**GEGEVENSRIJEN:**
**********

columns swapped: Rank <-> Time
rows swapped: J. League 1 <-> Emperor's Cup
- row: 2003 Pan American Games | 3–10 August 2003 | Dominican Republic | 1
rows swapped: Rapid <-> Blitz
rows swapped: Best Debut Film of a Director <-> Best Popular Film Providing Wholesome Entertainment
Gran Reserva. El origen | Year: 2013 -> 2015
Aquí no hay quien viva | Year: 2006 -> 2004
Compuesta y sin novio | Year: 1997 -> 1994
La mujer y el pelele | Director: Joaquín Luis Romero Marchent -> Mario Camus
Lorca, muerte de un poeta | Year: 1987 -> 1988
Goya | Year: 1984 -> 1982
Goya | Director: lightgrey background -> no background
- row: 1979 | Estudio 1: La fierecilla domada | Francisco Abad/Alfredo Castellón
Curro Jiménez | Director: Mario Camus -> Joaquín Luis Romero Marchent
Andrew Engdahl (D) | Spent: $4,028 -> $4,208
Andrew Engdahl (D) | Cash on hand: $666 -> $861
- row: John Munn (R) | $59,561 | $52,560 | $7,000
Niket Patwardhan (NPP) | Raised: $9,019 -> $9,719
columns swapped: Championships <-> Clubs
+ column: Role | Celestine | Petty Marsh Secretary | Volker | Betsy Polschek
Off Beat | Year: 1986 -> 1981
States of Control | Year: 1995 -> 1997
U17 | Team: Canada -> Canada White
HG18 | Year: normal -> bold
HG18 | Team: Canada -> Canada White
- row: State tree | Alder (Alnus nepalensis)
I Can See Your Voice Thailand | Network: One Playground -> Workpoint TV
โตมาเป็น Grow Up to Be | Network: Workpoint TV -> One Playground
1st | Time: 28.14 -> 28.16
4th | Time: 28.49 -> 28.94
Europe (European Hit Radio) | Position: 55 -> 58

**********

**WAT NODIG IS:** Vervang in de regels vanaf het begin van de records tot en met de regel met "columns swapped: Championships <-> Clubs" overal "Year" door "Jaar". Geef alleen die regels terug en laat de rest ongewijzigd.

**VOLLEDIG ANTWOORD:**
columns swapped: Rank <-> Time
rows swapped: J. League 1 <-> Emperor's Cup
- row: 2003 Pan American Games | 3–10 August 2003 | Dominican Republic | 1
rows swapped: Rapid <-> Blitz
rows swapped: Best Debut Film of a Director <-> Best Popular Film Providing Wholesome Entertainment
Gran Reserva. El origen | Jaar: 2013 -> 2015
Aquí no hay quien viva | Jaar: 2006 -> 2004
Compuesta y sin novio | Jaar: 1997 -> 1994
La mujer y el pelele | Director: Joaquín Luis Romero Marchent -> Mario Camus
Lorca, muerte de un poeta | Jaar: 1987 -> 1988
Goya | Jaar: 1984 -> 1982
Goya | Director: lightgrey background -> no background
- row: 1979 | Estudio 1: La fierecilla domada | Francisco Abad/Alfredo Castellón
Curro Jiménez | Director: Mario Camus -> Joaquín Luis Romero Marchent
Andrew Engdahl (D) | Spent: $4,028 -> $4,208
Andrew Engdahl (D) | Cash on hand: $666 -> $861
- row: John Munn (R) | $59,561 | $52,560 | $7,000
Niket Patwardhan (NPP) | Raised: $9,019 -> $9,719
columns swapped: Championships <-> Clubs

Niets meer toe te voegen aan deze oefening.